The main aim of our project is to obtain the first record of past climate change from Greenland caves. This important record will provide information about a past period of warm climate, and will be older than the current limit of the Greenland ice cores, thus contributing significantly to our understanding of long-term climate change in Greenland and the Arctic.
Why is there a need for past climate-change records?
The Earth’s climate is changing.
How will it develop in the future?
What will be the effects on environmental, ecological, and socio-economic systems?
These are simply a couple of questions related to the changes that the Earth system is about to face. In order to help us answer them, we look to the past. Records of past climate change hold useful information regarding the Earth’s natural climatic response; they help us understand how the Earth system has changed on timescales longer than short instrumental records; they enable us to document changes from one climate state to another; they provide a baseline against which we can assess whether or not the current changes are unusual, and; their information can be fed into predictive climate-change models.
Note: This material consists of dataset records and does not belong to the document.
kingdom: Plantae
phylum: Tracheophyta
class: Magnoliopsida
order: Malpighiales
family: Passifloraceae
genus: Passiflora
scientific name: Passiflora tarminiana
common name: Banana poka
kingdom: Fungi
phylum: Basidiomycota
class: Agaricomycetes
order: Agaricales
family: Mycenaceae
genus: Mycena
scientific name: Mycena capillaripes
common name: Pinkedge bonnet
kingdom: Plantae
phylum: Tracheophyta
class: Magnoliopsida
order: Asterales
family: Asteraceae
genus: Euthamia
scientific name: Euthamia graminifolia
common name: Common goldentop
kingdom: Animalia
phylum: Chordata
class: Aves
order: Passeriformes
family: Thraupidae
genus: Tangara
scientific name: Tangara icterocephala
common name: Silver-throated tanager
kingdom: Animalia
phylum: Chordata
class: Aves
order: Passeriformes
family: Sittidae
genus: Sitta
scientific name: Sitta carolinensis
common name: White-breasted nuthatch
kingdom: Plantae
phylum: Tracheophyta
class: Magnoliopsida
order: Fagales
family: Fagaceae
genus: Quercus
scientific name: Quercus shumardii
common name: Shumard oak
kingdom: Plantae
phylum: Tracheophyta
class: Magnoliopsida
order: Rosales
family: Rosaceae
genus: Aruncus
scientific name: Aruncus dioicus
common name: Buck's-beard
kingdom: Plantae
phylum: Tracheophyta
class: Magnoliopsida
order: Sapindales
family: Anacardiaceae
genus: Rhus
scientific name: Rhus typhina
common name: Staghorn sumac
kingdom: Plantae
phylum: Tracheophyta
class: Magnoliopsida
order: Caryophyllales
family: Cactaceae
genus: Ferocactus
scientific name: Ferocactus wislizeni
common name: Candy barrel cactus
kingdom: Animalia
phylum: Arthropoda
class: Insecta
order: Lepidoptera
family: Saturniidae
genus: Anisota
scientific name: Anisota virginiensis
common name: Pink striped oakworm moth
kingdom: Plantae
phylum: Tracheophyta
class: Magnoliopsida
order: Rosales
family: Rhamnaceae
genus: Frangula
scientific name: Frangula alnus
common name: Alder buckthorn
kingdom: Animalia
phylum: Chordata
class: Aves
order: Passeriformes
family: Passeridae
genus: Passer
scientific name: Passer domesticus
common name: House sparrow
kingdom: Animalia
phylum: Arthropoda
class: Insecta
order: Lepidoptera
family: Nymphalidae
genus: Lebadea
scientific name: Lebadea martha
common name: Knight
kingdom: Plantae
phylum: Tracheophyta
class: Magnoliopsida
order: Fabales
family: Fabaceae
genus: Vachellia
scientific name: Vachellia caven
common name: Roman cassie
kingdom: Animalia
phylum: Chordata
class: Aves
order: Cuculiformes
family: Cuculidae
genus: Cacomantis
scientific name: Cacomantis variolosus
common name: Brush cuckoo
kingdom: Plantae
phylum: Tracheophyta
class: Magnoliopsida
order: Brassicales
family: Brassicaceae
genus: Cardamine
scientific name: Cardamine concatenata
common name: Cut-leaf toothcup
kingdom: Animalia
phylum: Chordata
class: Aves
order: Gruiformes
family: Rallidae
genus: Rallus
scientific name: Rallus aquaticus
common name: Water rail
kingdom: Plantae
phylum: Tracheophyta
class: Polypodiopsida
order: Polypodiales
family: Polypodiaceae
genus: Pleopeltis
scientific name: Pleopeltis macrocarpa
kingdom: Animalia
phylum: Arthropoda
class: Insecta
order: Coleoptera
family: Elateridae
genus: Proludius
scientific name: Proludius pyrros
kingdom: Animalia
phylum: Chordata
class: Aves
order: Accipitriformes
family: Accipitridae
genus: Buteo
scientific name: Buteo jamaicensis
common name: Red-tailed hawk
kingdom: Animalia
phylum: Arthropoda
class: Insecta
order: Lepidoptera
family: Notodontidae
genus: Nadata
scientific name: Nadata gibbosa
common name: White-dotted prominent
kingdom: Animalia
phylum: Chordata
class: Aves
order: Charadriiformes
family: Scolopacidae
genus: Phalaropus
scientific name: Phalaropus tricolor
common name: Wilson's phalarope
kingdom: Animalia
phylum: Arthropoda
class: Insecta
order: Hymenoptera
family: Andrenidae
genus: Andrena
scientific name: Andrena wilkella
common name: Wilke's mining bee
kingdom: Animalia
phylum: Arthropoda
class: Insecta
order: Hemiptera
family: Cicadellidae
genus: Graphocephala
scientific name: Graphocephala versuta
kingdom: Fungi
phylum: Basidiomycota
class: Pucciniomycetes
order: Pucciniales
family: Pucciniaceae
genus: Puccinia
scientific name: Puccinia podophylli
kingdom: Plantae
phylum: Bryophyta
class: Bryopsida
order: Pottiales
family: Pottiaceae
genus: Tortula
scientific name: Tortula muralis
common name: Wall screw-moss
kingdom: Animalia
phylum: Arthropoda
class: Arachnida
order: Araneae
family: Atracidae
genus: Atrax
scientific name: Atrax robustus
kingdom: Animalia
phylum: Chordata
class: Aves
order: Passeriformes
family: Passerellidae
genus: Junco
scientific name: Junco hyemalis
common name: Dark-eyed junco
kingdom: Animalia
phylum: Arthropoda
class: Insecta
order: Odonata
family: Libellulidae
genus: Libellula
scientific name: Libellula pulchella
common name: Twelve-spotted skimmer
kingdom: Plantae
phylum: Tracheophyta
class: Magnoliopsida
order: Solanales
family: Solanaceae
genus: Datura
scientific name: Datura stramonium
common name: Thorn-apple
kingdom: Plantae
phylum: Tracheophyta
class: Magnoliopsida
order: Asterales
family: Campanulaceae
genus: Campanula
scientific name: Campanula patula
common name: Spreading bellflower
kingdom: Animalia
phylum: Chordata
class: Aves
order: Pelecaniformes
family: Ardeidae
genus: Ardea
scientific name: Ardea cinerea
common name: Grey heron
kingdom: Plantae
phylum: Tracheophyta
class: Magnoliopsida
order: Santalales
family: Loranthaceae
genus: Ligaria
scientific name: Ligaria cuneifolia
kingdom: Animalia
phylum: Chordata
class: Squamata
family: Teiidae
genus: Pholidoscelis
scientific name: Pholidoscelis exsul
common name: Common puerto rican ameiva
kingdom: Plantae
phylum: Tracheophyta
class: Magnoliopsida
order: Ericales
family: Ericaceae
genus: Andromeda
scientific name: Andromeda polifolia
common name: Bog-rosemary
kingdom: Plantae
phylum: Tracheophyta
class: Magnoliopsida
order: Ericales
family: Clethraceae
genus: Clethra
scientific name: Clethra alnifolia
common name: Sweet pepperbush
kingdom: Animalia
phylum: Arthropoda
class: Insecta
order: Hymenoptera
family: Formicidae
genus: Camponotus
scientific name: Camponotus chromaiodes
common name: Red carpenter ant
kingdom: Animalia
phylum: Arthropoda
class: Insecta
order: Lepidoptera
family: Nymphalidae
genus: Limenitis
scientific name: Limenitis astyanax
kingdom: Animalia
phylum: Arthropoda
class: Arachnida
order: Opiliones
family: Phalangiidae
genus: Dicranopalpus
One way of trying to understand what scenarios are possible in a future warming climate, is to look at past periods of warm climate known as interglacials. The last interglacial period took place about 130,000 to 118,000 years ago, and during this time air temperature in Greenland was about 3-5°C higher than today. Deep ice core climate records drilled from the Greenland ice sheet extend back continuously 123,000 years, to the final stages of the last interglacial (NGRIP core). The NEEM ice core extends back 128,500 years, to the early stages of the last interglacial, but the basal ice is folded and incomplete making interpretation difficult. The need for information about climate dynamics during past interglacials is thus still a major, and increasingly important concern.
How will this project advance our knowledge of climate change?
Using cave deposits in Northeast Greenland, we have an opportunity here to improve our knowledge of climate dynamics during a past interglacial. The cave record will most certainly cover a time period that pre-dates the last interglacial and hence the oldest limit of the Greenland ice-core records.
Calcite cave deposits are formed from drip waters that have percolated from the surface, through soil and limestone, and into a cave. Since the drip waters were once connected with the atmosphere and soil above the cave, they contain valuable information related to temperature, moisture, and vegetation processes, which are then locked layer upon layer into the cave deposit.
The climate record is created by analysing the chemical signature of each layer. For high-resolution studies, the Innsbruck Quaternary Research Group typically analyses between 4-10 samples per millimetre, allowing us the greatest chance of capturing rapid climate change events in our record. Understanding how fast the climate is capable of changing from one state to another is currently one of the key questions that climate-change scientists are working to answer.